Aperto con le chiavi il portone in bronzo e legno figurante una breve storia di Genova, Saverio entrò nell'atrio pavimentato in marmo grigio e con le pareti in rosso pompeiano ricoperte con arazzi intessuti ad arabesco nei colori più svariati. Le scale in granito erano accompagnate al lato sinistro da una ringhiera con sostegni a spirale e al lato destro da pareti grigio-lavanda, intervallate a ciascun piano da una riproduzione a fresco in scala maggiorata di un dipinto quattro-cinquecentesco o uno effettivamente barocco.
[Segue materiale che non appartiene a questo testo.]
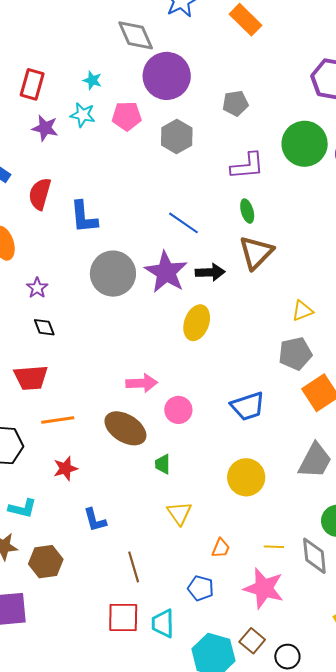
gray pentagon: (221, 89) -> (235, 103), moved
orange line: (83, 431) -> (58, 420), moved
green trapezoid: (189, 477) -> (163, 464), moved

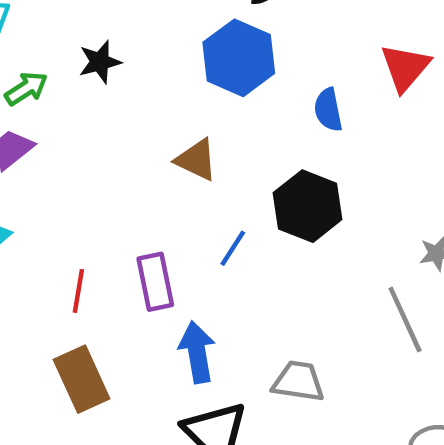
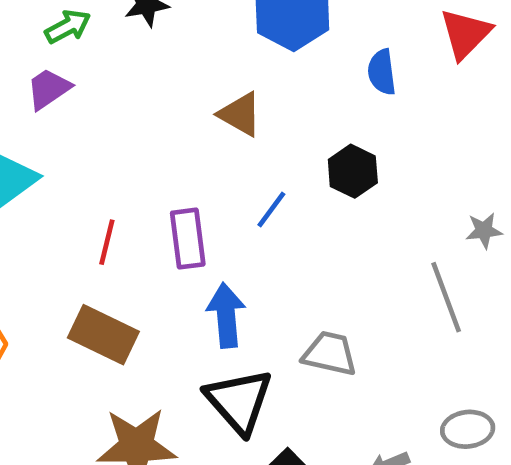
black hexagon: (308, 206) -> (353, 171), size x0.7
brown rectangle: (82, 379) -> (103, 335), turned -44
Dopo cinque rampe di scale, Saverio una riproduzione in affresco della "Giuditta con la Testa di Oleoferne" apparirgli dinanzi agli occhi, segno che era giunto al suo piano. Senza pensarci su, prese il suo mazzo di chiavi, selezionò ed infilò la chiave della porta blindata nella serratura, per poi girare a sinistra facendola schioccare con forza. Fatto ciò, Saverio s'appoggio al gigantesco pomo in ottone e spinse, entrando finalmente nel suo appartamento.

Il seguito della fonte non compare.